In the material below, find each line with the word "Aralık" and copy it.
•••
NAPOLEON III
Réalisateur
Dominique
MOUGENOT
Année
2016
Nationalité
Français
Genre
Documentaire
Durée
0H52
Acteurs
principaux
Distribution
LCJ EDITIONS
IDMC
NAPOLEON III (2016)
•••
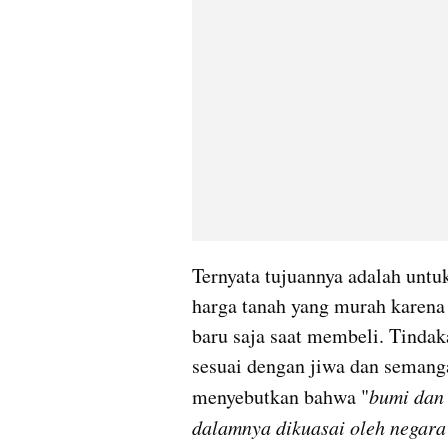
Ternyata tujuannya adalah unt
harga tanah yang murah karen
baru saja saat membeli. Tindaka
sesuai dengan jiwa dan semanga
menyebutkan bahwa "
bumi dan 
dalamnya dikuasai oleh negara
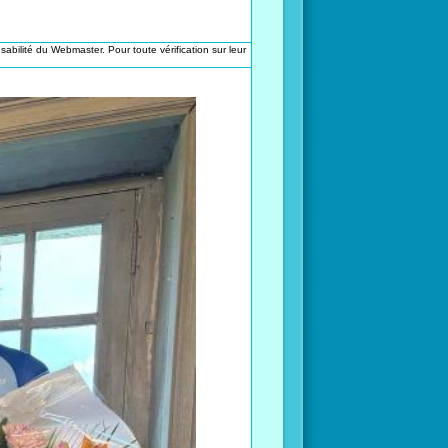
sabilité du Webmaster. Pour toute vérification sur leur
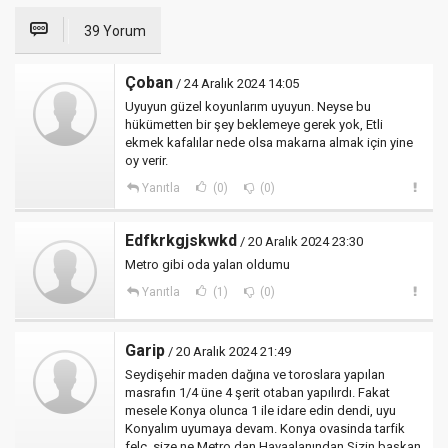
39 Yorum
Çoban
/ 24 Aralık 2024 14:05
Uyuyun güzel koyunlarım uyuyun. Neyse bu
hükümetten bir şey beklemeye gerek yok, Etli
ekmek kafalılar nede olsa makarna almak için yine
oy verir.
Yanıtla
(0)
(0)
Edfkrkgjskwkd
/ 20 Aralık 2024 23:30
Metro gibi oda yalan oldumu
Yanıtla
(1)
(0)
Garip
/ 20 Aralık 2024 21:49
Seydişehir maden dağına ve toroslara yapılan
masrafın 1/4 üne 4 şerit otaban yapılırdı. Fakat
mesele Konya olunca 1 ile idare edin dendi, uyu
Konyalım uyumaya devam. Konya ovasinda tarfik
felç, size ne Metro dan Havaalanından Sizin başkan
•••
Output of the task:
/ 24 Aralık 2024 14:05
/ 20 Aralık 2024 23:30
/ 20 Aralık 2024 21:49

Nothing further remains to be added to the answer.